= Exercise requirements =
Whenever the string "NÁKLADNÍ" turns up in a line below, that line should be copied.

[Extracted page text data]

-------------------------

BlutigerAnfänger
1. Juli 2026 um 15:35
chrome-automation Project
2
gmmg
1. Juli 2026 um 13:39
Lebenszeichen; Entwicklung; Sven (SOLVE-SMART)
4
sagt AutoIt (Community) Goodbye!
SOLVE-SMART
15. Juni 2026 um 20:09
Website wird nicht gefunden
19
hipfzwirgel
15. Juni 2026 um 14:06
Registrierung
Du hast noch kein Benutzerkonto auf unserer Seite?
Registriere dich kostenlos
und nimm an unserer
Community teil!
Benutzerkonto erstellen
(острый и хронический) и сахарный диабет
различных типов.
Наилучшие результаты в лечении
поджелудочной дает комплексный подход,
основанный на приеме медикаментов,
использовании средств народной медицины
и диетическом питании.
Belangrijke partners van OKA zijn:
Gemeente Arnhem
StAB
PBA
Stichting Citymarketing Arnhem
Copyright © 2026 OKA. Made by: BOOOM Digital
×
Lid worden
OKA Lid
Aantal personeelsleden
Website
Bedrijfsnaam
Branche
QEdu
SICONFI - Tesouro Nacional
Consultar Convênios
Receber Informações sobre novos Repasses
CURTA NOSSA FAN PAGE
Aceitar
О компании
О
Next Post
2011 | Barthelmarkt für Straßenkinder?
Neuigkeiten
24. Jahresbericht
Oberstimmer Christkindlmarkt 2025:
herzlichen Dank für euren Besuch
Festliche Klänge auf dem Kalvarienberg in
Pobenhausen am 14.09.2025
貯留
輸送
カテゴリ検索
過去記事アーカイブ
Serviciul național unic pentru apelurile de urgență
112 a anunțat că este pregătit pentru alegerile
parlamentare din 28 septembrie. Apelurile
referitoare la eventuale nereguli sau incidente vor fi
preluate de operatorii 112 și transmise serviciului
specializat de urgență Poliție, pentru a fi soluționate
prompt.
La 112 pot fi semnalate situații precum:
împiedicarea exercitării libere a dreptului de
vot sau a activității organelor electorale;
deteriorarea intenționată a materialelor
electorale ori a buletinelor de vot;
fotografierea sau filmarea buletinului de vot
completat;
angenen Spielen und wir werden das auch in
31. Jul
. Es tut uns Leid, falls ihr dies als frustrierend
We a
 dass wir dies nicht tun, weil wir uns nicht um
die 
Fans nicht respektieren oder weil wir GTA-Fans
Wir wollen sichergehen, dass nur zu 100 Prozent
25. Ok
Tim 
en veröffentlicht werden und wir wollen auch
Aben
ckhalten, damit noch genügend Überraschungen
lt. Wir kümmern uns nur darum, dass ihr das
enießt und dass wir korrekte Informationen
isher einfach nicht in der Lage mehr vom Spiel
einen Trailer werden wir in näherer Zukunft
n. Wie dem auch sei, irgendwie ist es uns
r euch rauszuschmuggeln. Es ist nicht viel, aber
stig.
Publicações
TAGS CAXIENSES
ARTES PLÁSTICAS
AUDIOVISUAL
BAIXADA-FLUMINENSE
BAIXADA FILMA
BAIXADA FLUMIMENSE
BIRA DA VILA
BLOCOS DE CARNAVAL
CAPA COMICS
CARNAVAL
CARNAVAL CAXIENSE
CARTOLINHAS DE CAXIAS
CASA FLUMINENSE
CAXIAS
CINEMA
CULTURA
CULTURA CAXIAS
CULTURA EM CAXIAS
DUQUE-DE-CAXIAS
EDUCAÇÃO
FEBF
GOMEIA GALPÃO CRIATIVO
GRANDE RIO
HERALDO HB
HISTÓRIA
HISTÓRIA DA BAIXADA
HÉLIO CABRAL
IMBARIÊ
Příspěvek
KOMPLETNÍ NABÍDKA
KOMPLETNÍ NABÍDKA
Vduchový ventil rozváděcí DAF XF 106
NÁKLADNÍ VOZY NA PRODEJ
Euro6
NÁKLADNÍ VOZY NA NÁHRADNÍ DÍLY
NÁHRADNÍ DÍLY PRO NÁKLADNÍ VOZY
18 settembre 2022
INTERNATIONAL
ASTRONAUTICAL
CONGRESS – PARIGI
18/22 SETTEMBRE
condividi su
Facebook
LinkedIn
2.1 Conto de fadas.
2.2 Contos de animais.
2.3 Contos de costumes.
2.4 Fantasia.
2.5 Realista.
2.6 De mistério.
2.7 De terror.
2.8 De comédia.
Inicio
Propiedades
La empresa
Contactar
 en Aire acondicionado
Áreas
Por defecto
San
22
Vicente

-------------------------

= Answer for the task =
NÁKLADNÍ VOZY NA PRODEJ
NÁKLADNÍ VOZY NA NÁHRADNÍ DÍLY
NÁHRADNÍ DÍLY PRO NÁKLADNÍ VOZY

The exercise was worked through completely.